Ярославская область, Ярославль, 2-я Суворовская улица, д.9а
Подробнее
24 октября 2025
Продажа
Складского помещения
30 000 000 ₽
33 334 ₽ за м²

Exercise brief:
What is needed is an exact transcription of every record above.

Written reply:
Ярославская область, Ярославль, 2-я Суворовская улица, д.9а
Подробнее
24 октября 2025
Продажа
Складского помещения
30 000 000 ₽
33 334 ₽ за м²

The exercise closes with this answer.